The selfish beauty lays upon the altar of her appearance her feelings, principles, time, and, of course, the money of her victim. In return, she gives nothing — simply because she has nothing to give. Behind the striking exterior lies an echoing emptiness — no intellect, no heart, not even a trace of emotion.
Only three interests reside in her sealed and powdered soul — sex, a walking wallet, and shopping. The primary instinct fills all intellectual and spiritual voids, yet the body is trained to attract and retain the prize — interest No. 2, known as a husband. This euphemism masks the woman’s desire to have everything without making any significant, yet impossible, effort. Having gained access to a card with a substantial number of zeros (others do not interest her), she fulfills her “one and only, yet fiery passion” — things. And the more expensive, the better. Price alone determines the status of an item, endows the owner with that status, and satisfies her refined self-love.
This is precisely the portrait of the modern woman painted after reading many contemporary women’s magazines. This image is their ideal, the example they teach not only young novices but also mature women who are deeply dissatisfied with their lives.

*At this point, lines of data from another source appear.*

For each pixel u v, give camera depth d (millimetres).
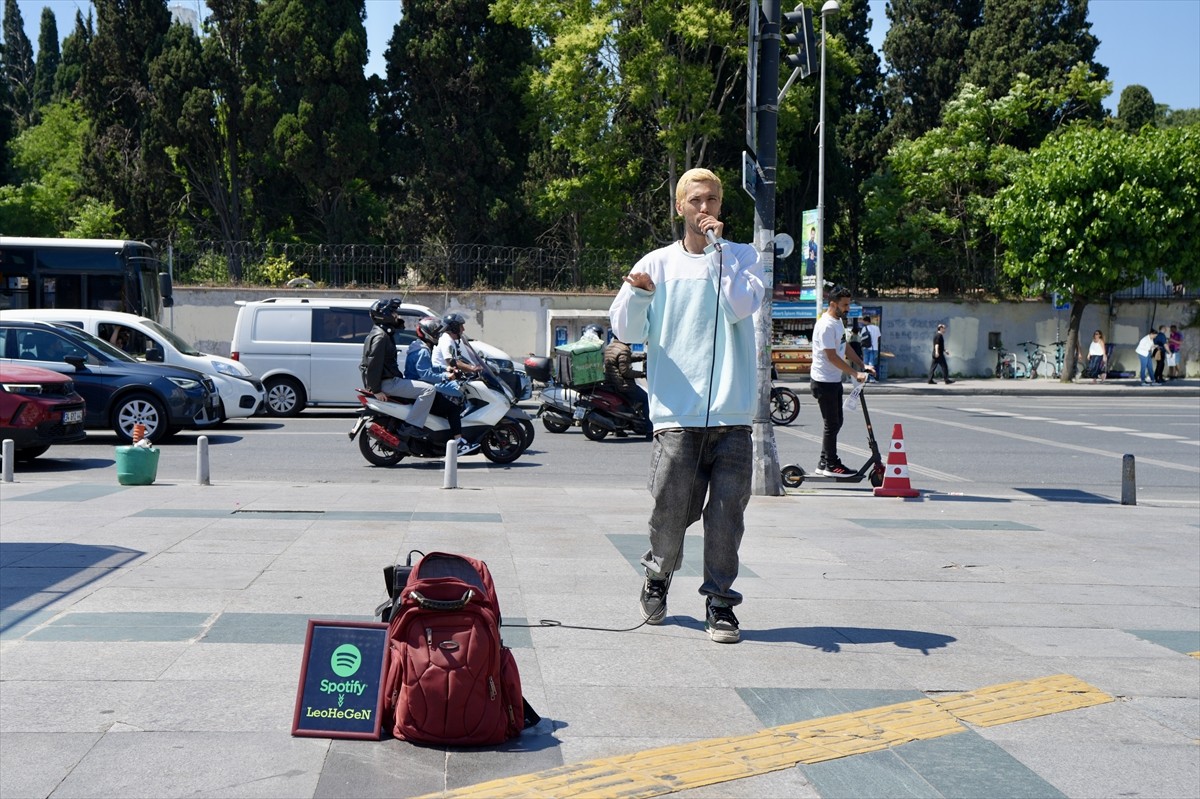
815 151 36625
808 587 6953
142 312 21344
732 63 34438
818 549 8336
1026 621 6238
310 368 20625
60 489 10695
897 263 38750
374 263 31547
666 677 5000
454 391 13688
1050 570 7793
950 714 4629
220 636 5414
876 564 7789
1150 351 33875
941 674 5168
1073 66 40875
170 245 30141
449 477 11539
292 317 20703
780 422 20281
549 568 7258
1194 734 4480
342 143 33719
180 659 5039
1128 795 3854
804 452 16188
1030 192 33281
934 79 43812
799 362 32000
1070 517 10547
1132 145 32312
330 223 34719
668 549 5629
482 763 3973
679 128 32625
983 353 37156
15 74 72375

Glossy magazines filling the women’s niche resemble each other like twin brothers — in names, in design, even in cover models, made up beyond recognition, as if they were the same person. The content also lacks variety — the same topics issue after issue, only expressed in different words. And through all these essays runs a red thread — the idea of great, all-consuming love for oneself, the one and only. Proof of this love can and does consist of the things a woman wears, eats, drinks, steps into, and the places she flies to. And only if these things meet the declared standard can one claim that life has been successful. Feelings such as love, respect for another person, friendship, and understanding are set aside as unwelcome. Indeed, why would one need them? After all, men who are expected to pay for women’s whims love with their eyes, so the main thing is to display the goods — that is, oneself — front and center. Inner experiences are of no interest to anyone.
After all, “glamour” in English means charm, even enchantment. But can a woman truly become charming merely by wearing a dress priced at a thousand euros? Beautiful — perhaps. But charming, enchanting — unlikely. Without those very inner experiences, she will not succeed. Magazines have distorted the meaning of this beautiful word, filling it with prestige, the glitter of sequins, and the nausea of pink hues.

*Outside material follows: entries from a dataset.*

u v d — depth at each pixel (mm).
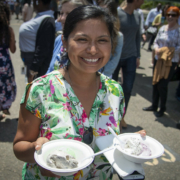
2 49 3229
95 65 1141
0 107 3396
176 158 2928
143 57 8344
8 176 2439
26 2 6816
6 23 3160
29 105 1134
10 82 3406
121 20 3227
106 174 1302
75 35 1102
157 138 3365
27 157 1124
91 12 1092
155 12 8414
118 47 2398
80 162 1022
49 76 1200
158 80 3820
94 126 1230
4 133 3223
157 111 4273
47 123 1148
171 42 3629
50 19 2898
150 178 2537
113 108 1291
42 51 2873
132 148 1108
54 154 991
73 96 1191
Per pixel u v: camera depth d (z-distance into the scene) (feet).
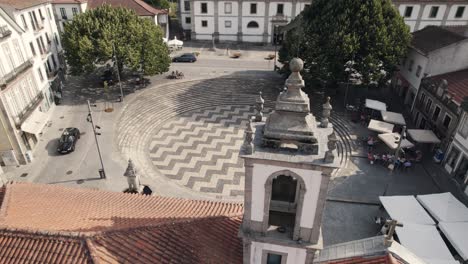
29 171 105.81
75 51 143.33
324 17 141.08
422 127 133.39
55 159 110.93
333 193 99.76
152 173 108.27
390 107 150.20
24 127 110.63
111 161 110.22
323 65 137.59
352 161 114.62
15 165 108.78
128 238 43.42
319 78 142.00
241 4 223.10
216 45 229.25
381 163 113.70
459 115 105.70
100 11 151.23
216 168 112.27
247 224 45.57
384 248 49.08
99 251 40.37
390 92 164.04
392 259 47.52
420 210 81.92
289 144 39.60
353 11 137.08
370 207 95.09
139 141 124.77
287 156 38.34
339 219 90.63
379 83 146.92
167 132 132.16
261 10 224.33
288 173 39.63
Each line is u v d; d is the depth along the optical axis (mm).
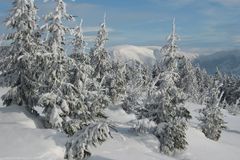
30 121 24719
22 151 19359
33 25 25719
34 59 25812
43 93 24906
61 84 24688
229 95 110188
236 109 83875
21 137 21078
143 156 22766
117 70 48312
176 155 28516
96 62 47656
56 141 21031
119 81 47750
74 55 28906
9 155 18688
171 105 31219
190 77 84938
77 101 25047
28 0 25438
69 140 18797
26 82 26172
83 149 18094
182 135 28766
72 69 26547
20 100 26469
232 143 42875
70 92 24938
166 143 28078
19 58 25109
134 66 64625
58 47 24641
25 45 25688
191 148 30484
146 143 27328
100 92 28375
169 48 31344
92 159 20469
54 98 24297
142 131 29188
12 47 25734
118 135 26688
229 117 71250
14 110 25734
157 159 22828
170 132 28266
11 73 26328
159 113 31203
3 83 26391
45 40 25234
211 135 40750
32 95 26266
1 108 26094
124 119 41938
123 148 23656
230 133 51750
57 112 24078
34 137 21156
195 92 89000
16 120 24375
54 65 24406
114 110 43844
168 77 31250
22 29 25328
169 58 31312
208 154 29859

The editor of one Kuzbass event frankly divides women into two categories — “those who want to be the most beautiful bride in the world at the most glamorous wedding” and “those who believe pomposity is inappropriate for such a personal moment.” That’s all. There are no other options. Everyone else — those focused on education or career, caring for friends or parents, involved in charity or creativity — is simply erased from the list. A real woman (in the editor’s opinion) has only one goal — to marry successfully. Therefore, differences can only lie in the color of the wedding dress.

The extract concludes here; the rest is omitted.